───── Text block
Bedwell toured Piney Point to find out how the four pools of water, which is radioactive and rich in ammonia, heavy metals and phosphates, are holding up since 10 inches of rain fell over the weekend.

Each inch of rain adds 12 million gallons to the reservoir. Environmental contractors hired by the state to manage the plant until it can be emptied say the drenching set them back two months in drying out the facility.

The state is proceeding with a plan to rid Piney Point of about half the waste water by dumping it in a wide swath over the Gulf of Mexico.

First, however, they plan to treat the water in a process that will remove most of the bad stuff but leave it rich in nitrogen.

Some fishermen and spongers who rely on the Gulf for their living call that a horrible idea. The DEP and most environmental groups, however, agree that it’s the lesser of two evils because a spill of the untreated water into Tampa Bay would be catastrophic.

The DEP hopes to send the rest to reclaimed water plants in Hillsborough and Manatee counties, to the city of St. Petersburg, and possibly to other phosphate plants that can use the water for continued fertilizer processing.

The Gulf dumping, which has been approved by the Environmental Protection Agency even though it’s never been tried before, should begin by the end of June.

The DEP has said it will increase its monitoring of the Gulf, with more testing of water samples, closer observation of sea creatures, and more vigilant examination of satellite images for signs of any change in what the state calls the “dispersal zones.”
──────────
───── Dataset entries
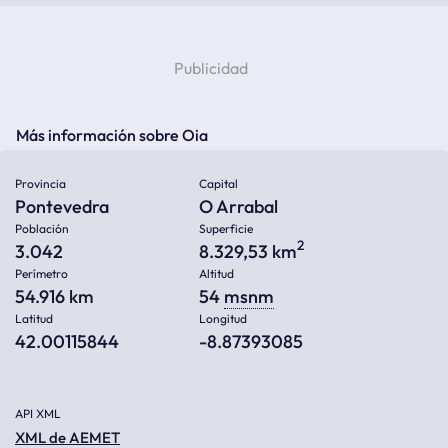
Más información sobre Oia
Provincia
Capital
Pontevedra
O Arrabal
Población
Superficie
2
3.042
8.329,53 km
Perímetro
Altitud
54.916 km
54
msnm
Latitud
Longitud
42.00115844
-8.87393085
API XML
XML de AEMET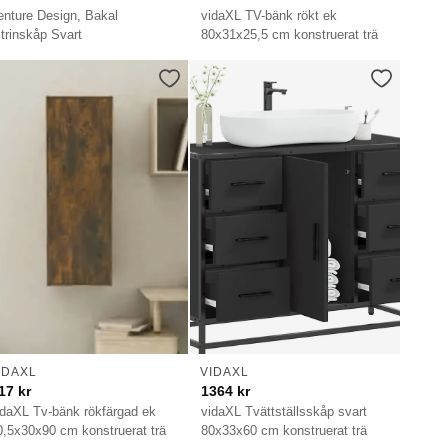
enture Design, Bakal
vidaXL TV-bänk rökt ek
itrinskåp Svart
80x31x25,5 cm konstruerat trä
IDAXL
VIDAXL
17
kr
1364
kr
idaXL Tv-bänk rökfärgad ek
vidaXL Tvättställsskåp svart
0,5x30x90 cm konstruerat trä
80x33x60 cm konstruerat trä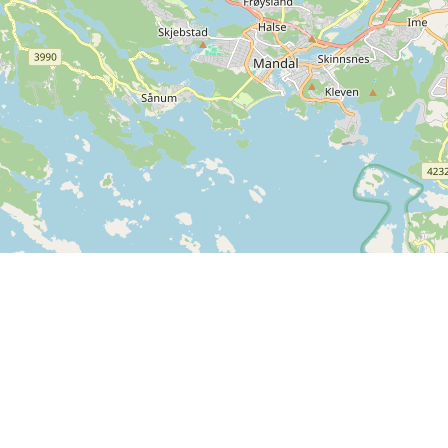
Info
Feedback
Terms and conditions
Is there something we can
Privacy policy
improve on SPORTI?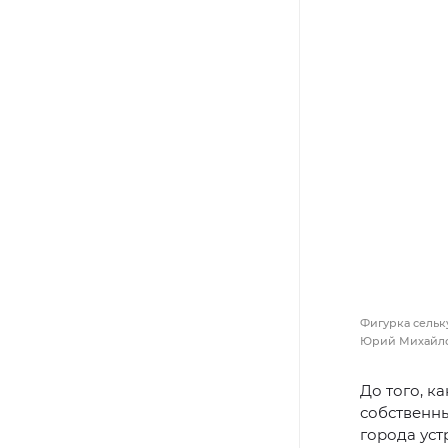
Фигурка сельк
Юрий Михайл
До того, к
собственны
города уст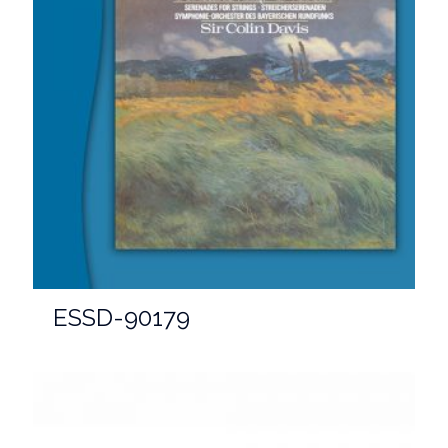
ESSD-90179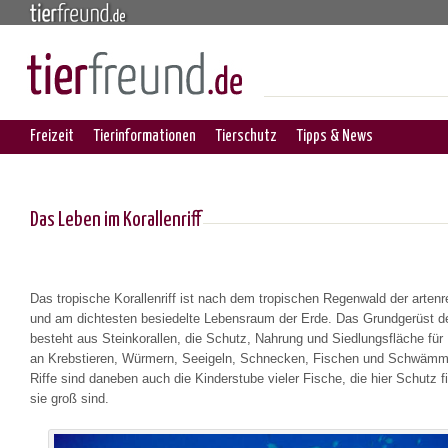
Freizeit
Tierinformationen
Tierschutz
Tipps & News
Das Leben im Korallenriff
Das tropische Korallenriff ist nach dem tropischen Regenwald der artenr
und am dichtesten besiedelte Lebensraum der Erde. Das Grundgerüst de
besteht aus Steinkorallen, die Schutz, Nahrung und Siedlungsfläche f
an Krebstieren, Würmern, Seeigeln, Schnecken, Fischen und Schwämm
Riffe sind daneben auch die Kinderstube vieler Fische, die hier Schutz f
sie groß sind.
──────────
**Explore the material**
A: According to the Piney Point passage, how much water does each inch of rain add to the reservoir?
B: Quote the Piney Point passage starting with "Each inch of" and going on through "rich in nitrogen.".
C: Please extend the Piney Point passage by continuing on from its final sentence.
You won't need the items for any of this.

**Expected responses**
A: 12 million gallons.

B:
Each inch of rain adds 12 million gallons to the reservoir. Environmental contractors hired by the state to manage the plant until it can be emptied say the drenching set them back two months in drying out the facility.

The state is proceeding with a plan to rid Piney Point of about half the waste water by dumping it in a wide swath over the Gulf of Mexico.

First, however, they plan to treat the water in a process that will remove most of the bad stuff but leave it rich in nitrogen.

C:
The effort is to try to avoid an environmental catastrophe that would dwarf a similar one in 1997 at Mulberry’s other now-defunct plant near the Alafia River in Polk County.

That spill released about 50 million gallons of the same acidic water, which killed millions of fish and vegetation along a 37-mile section of the river’s floodplain.

Also on Tuesday, Sarasota County Commissioner Jon Thaxton called the proposed dumping in the Gulf “the best worst thing” to do to solve the problem.

He agreed with Bedwell that not moving the waste could lead to a much worse disaster.

However, Thaxton and the other commissioners aren’t thrilled with the proposed dumping. They voted to send a letter to the DEP in an effort to make sure there will be sufficient monitoring of how the dumping affects the Gulf.

“We are definitely in harm’s way of the dumping,” Thaxton said.

The commissioners also want assurances that the DEP will take the appropriate steps to make sure that a similar situation never occurs again.

The state has estimated that maintenance and closing expenses at Piney Point will exceed $100 million.